And then there’s the illegal stuff. Hard to say what the extent of that is. But easy to see that, for governments, illegality poses no risk; they simply change the laws. And they have. Echelon is countered by “Frenchelon” as former pals in the Cold War turn their cold gaze on each other.

Janet Reno fumes about the inapproriate choice of the word, Carnivore, to refer to the FBI’s recently installed surveillance system. Inapproriate, Janet, or all too approriate? The spy is everywhere - in the sky and in your server, too.

And the spy is you. Carnivore technology is made available to those who fear that they have become their official mate’s ‘insignigicant other’. It enables one to examine any and all e-mails in a computer. Secret love affairs have been exposed this way and marriages ended. Although it does make you wonder at the use of such a public medium for communication about such private affairs.

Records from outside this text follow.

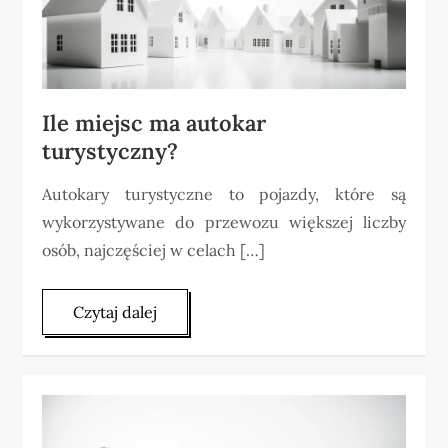
Ile miejsc ma autokar
turystyczny?
Autokary turystyczne to pojazdy, które są
wykorzystywane do przewozu większej liczby
osób, najczęściej w celach […]
Czytaj dalej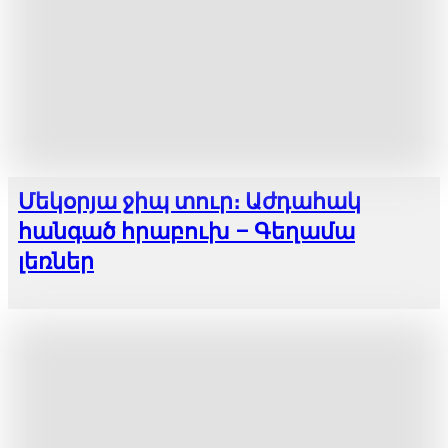
Մեկօրյա ջիպ տուր։ Աժդահակ
հանգած հրաբուխ – Գեղամա
լեռներ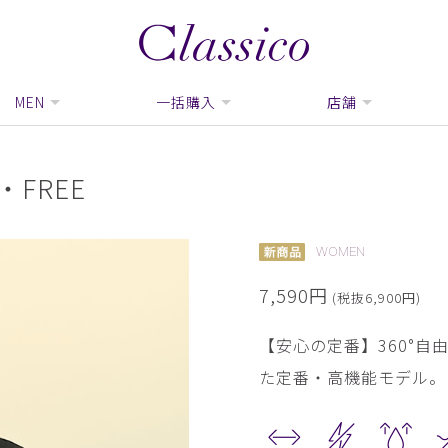
MEN
一括購入
店舗
FREE
WOMEN
7,590円
(税抜6,900円)
【安心の定番】360°
た定番・高機能モデル。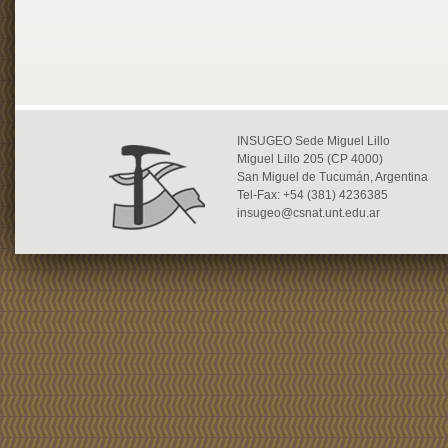
INSUGEO Sede Miguel Lillo
Miguel Lillo 205 (CP 4000)
San Miguel de Tucumán, Argentina
Tel-Fax: +54 (381) 4236385
insugeo@csnat.unt.edu.ar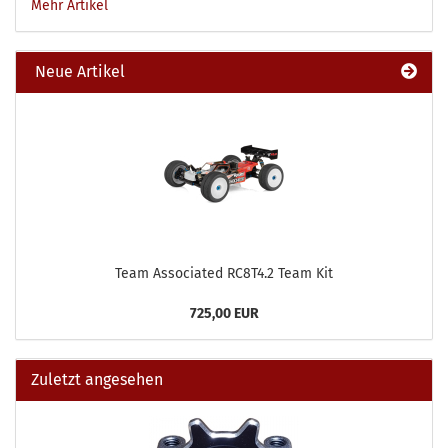
Mehr Artikel
Neue Artikel
Team Associated RC8T4.2 Team Kit
725,00 EUR
Zuletzt angesehen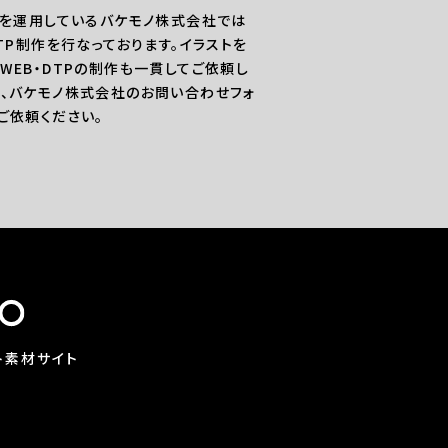
Oを運用しているバケモノ株式会社では
DTP制作を行なっております。イラストを
WEB・DTPの制作も一貫してご依頼し
、バケモノ株式会社のお問い合わせフォ
ご依頼ください。
ト素材サイト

But then maybe affairs aren’t meant to be private anymore. The young adopt to change more quickly than the old and this generation is no different. Sex on the Net is to this generation what church on Sunday was to another. What was once considered obscenity is now just the “Hi-getting to know you” stage of today’s naughty netizens’ sexcapades. Personal websites are up on the net in the thousands, some more personal than others. Jennicam features Jenni ( no relationship to the author) and the boyfriend she stole (borrowed?) from her best pal in all sorts of compromising positions. This tender young love is yours for only a $15.00 subscription fee.

So for some the loss of privacy may not be such a big deal. With all those hot e-mails flying back and forth it’s kind of a shame that the guys at Echelon aren’t guys but machines. Somebody is missing out on a lot of fun. On the other hand, maybe those big brains in the skies are getting a chuckle out of all this.